Text shown:
-------

Jun 7, 2019

Based on actual statistics from World War II, this week's Riddler asks us to estimate the number of German tanks given uncertain information about the tanks we've observed. Fortunately, despite the uncertainty in our observations, we can still provide reasonably accurate estimates for the total German tank population. We'll rely heavily on Bayesian analysis to solve this problem. Let's continue with the full problem.

Mathematician Dr. Lana Gurtin has a problem to solve. She was hired by British intelligence for a top-secret assignment, but things have not gone according to plan. The year is 1942 and the Germans are rolling out a new and powerful tank, the Uberpanzer. Prominently displayed on the back of each Uberpanzer is its serial number, which is simply the number of tanks that had been built when it rolled off the line. So the first tank built has the serial number 1, the second one built has a 2, and so on.Recently, a number of these new tanks were spotted by British scouts who recorded the serial numbers that they saw. They immediately sent this information to British intelligence, hoping that the serial number data could be used to estimate the total number of Uberpanzers the Germans have built. This is when Dr. Gurtin was brought on to head the project.

But then the unexpected happened. A German spy intercepted the dossier with the data before it could reach MI6. By the time British agents caught up with the spy, most of the data had been destroyed. However, two pieces of information were recovered from the debris. One: The lowest serial number recorded was 22. Two: The highest serial number recorded was 114.

-------

Set task 1: Please format the lines of the records below as a Markdown table with the columns Row and Entry, numbering each row and skipping blank lines. Leave the pictures out of the table.

-------

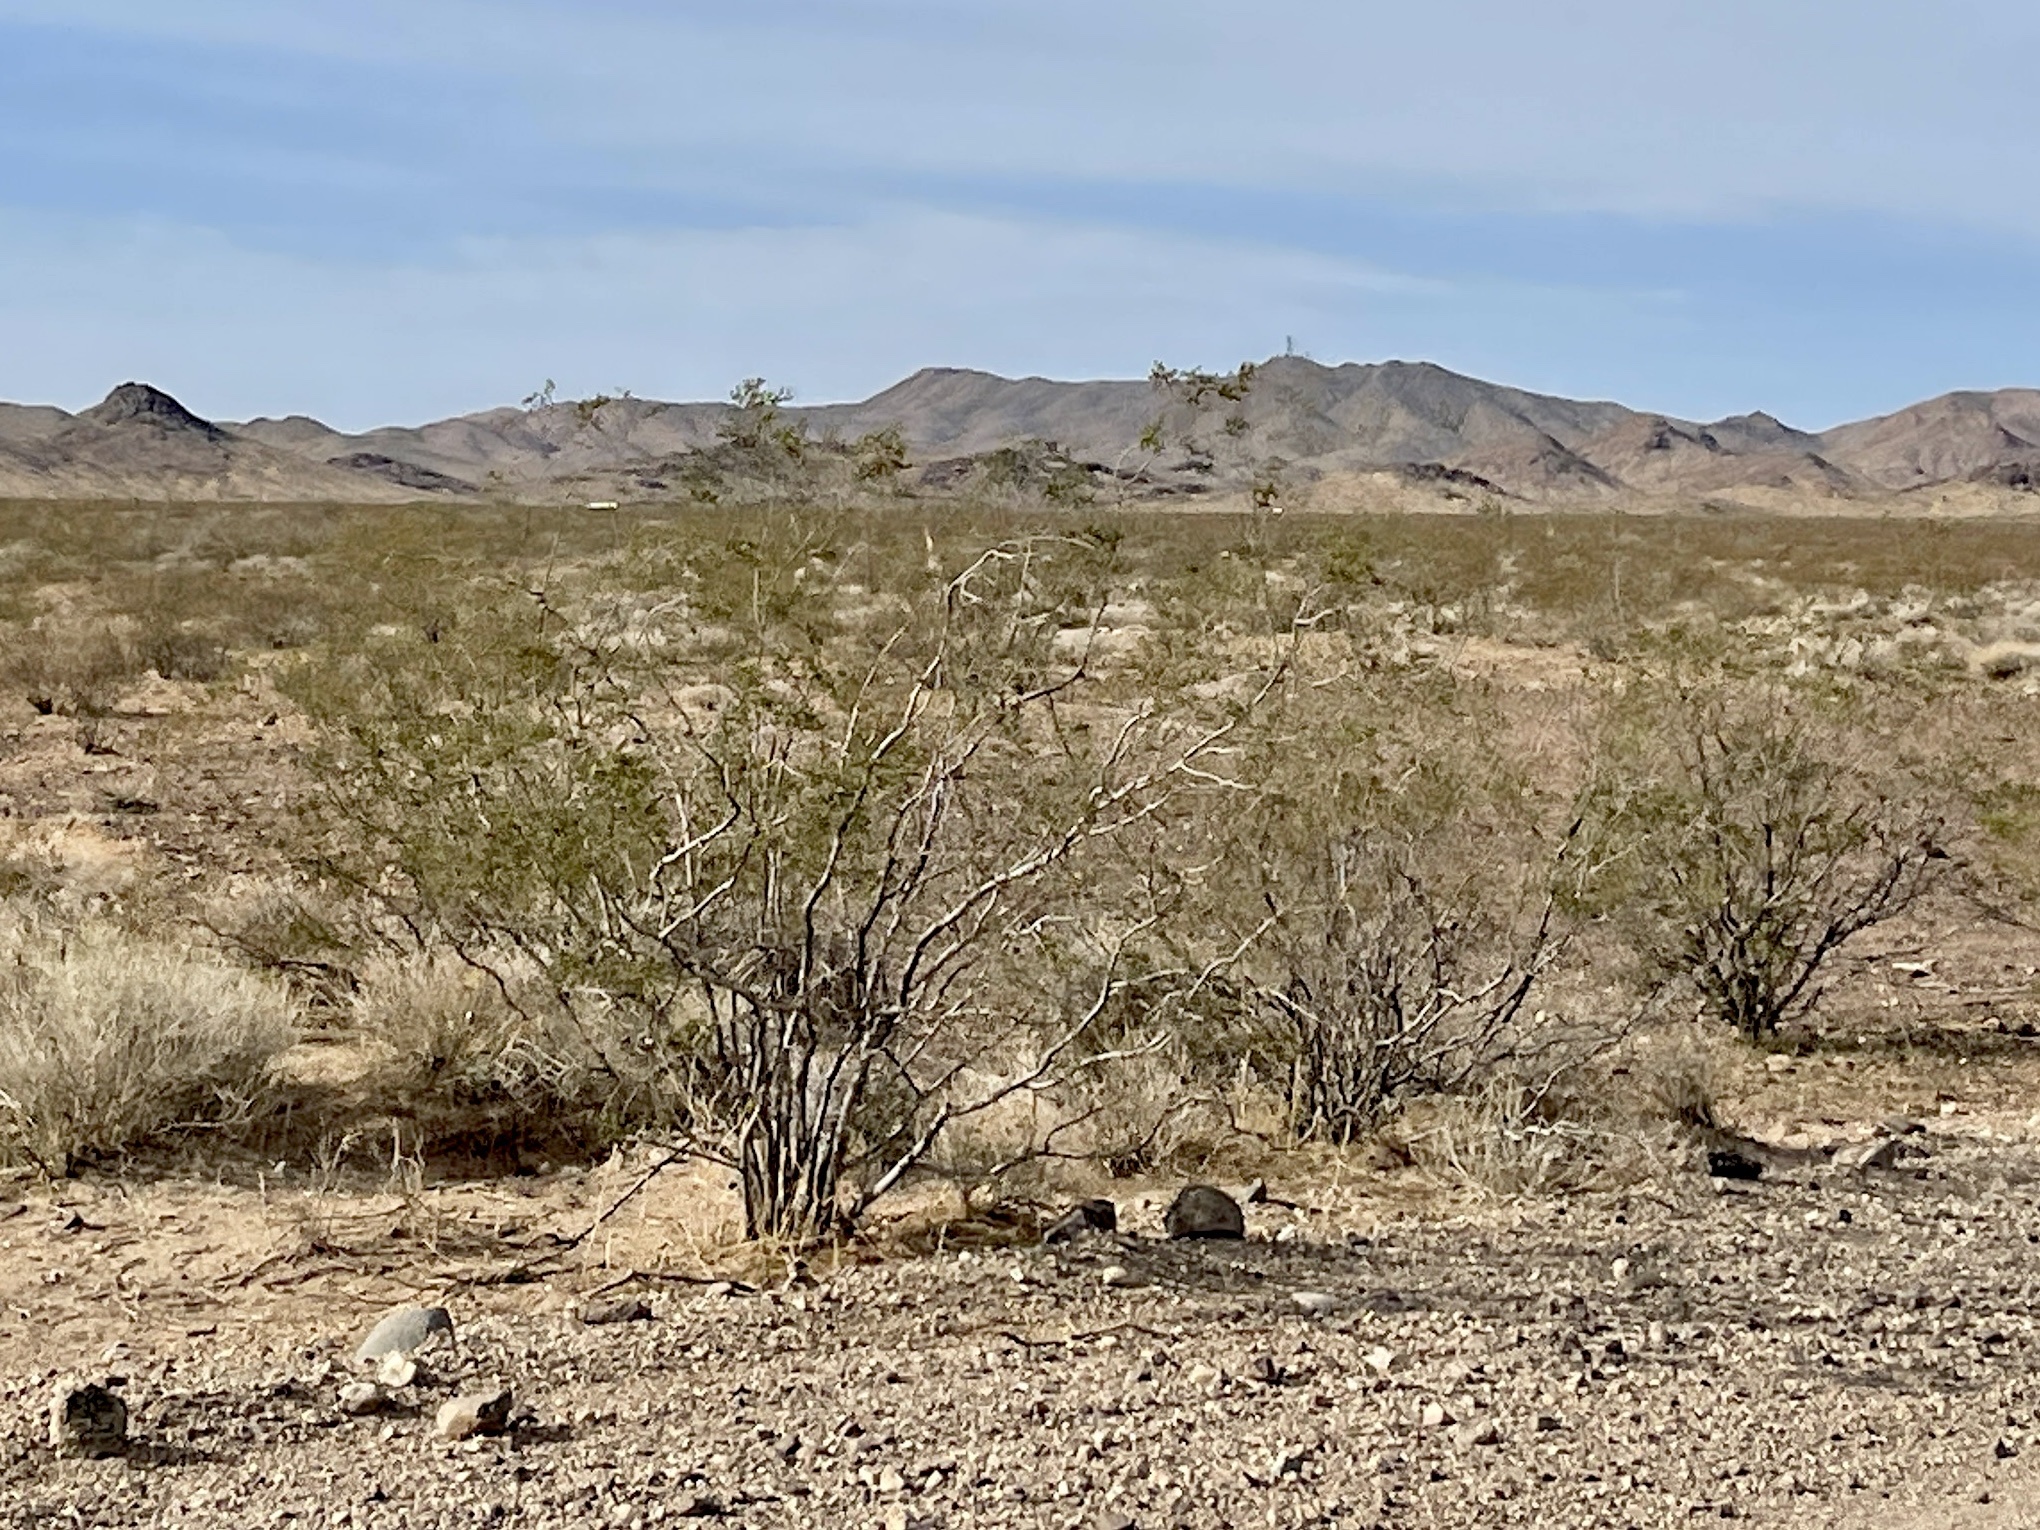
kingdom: Plantae
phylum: Tracheophyta
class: Magnoliopsida
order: Zygophyllales
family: Zygophyllaceae
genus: Larrea
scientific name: Larrea tridentata
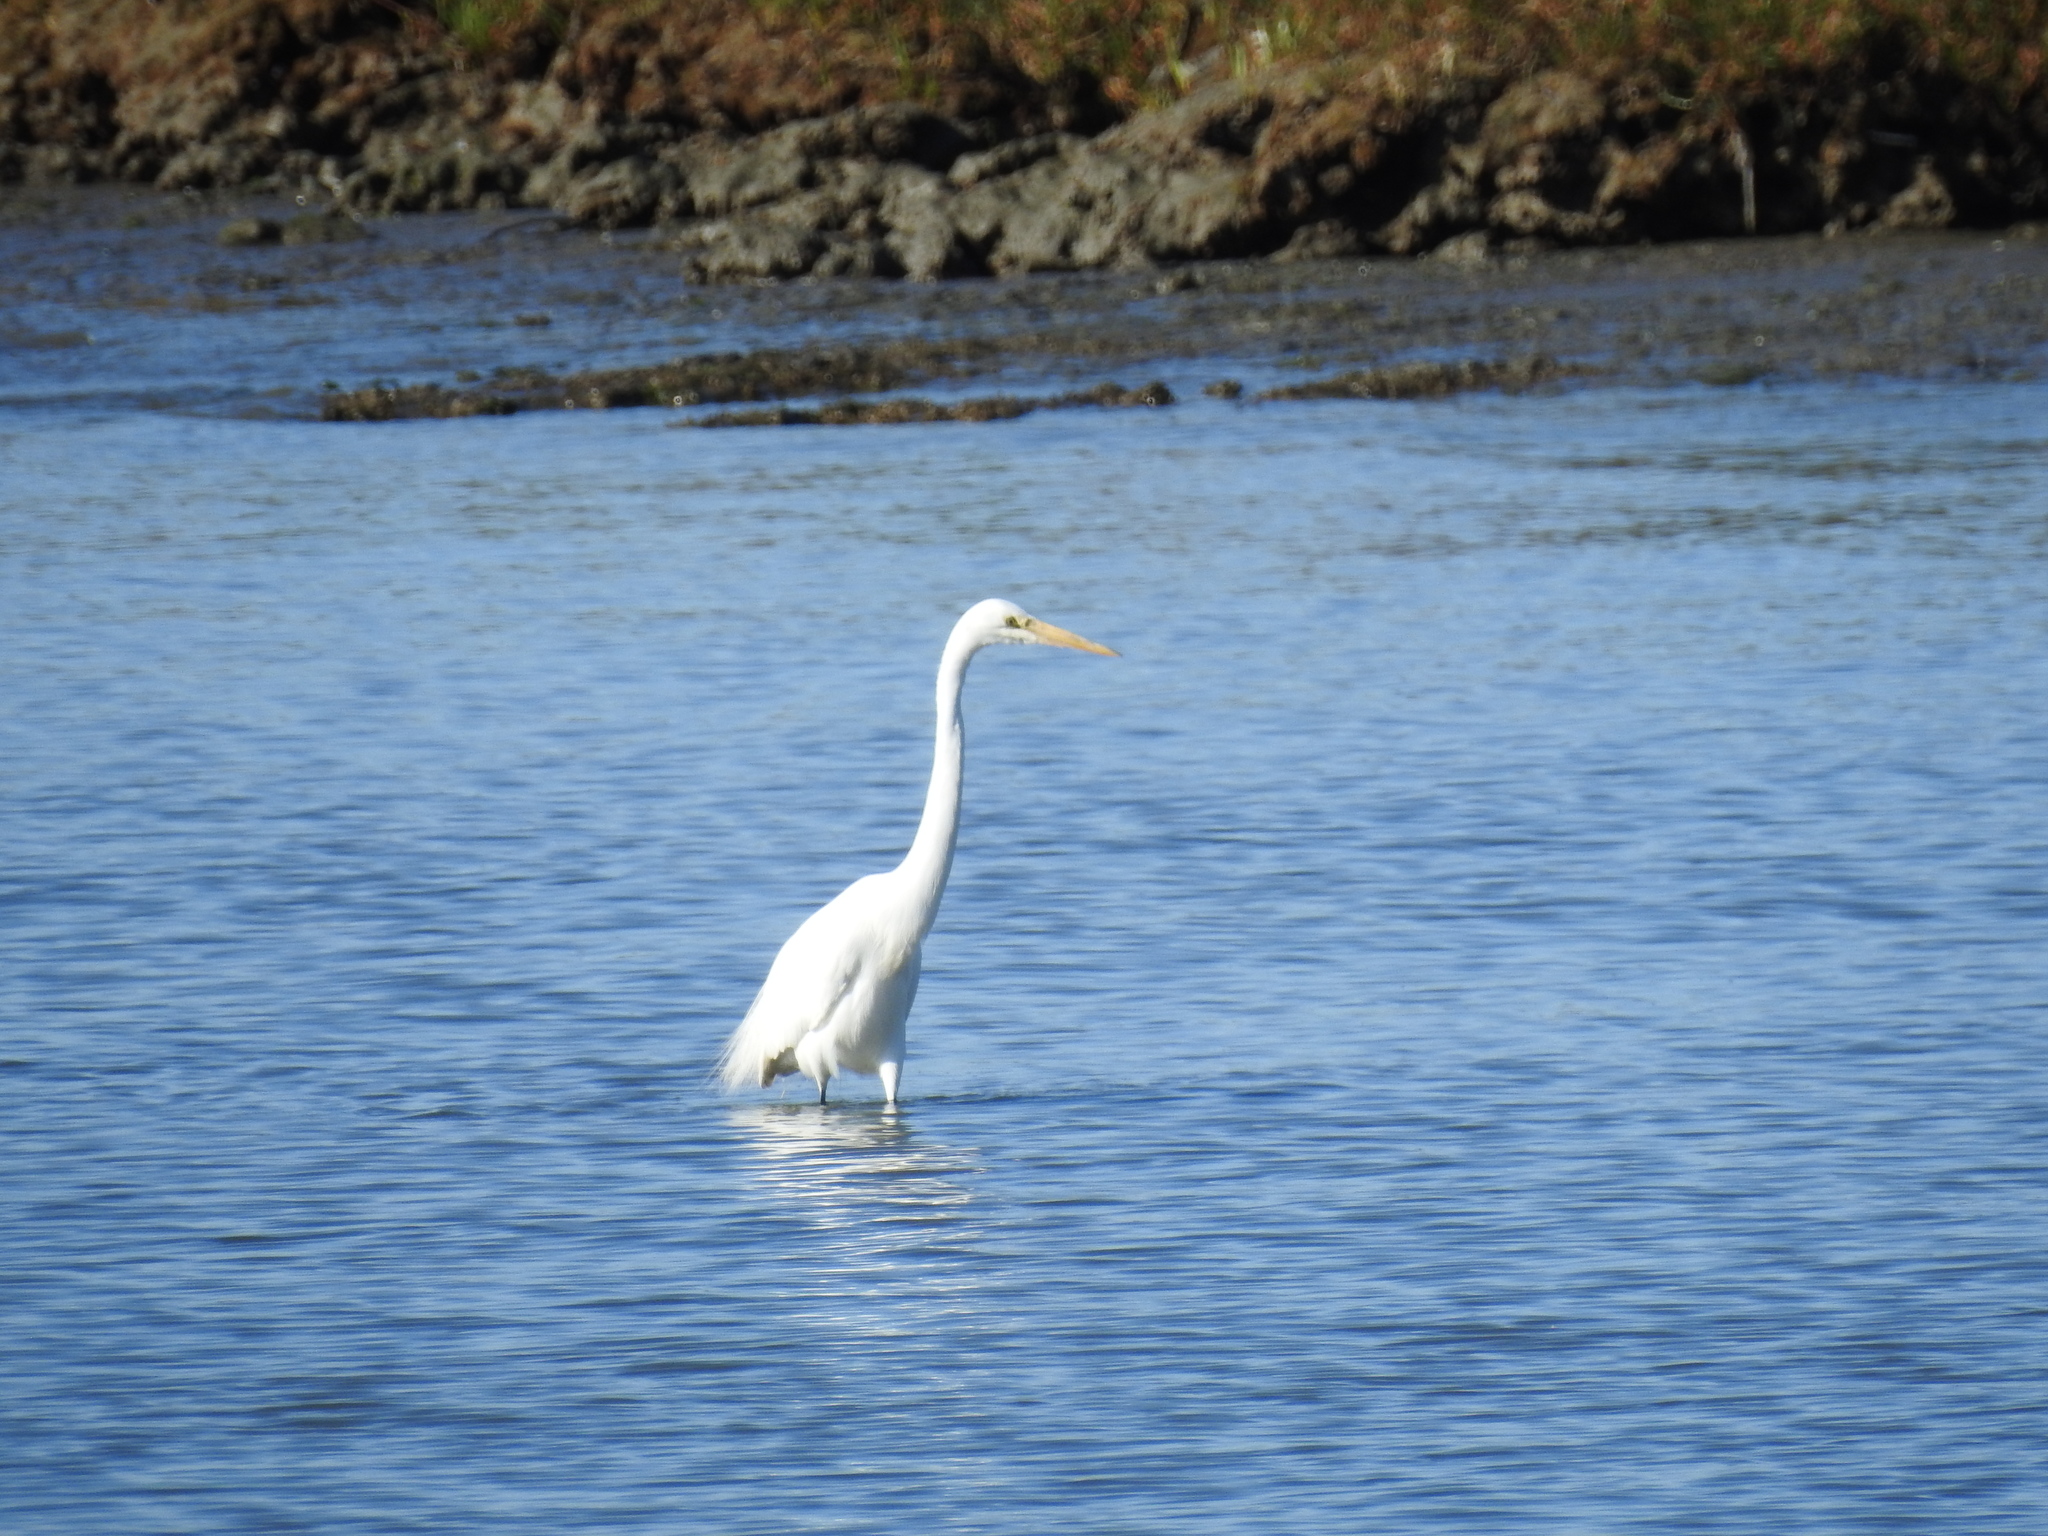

-------

Set task 2: In the tank puzzle, what is the name of the new German tank?

Exercise answer 1:
| Row | Entry |
|---|---|
| 1 | kingdom: Plantae |
| 2 | phylum: Tracheophyta |
| 3 | class: Magnoliopsida |
| 4 | order: Zygophyllales |
| 5 | family: Zygophyllaceae |
| 6 | genus: Larrea |
| 7 | scientific name: Larrea tridentata |

Exercise answer 2: The Uberpanzer.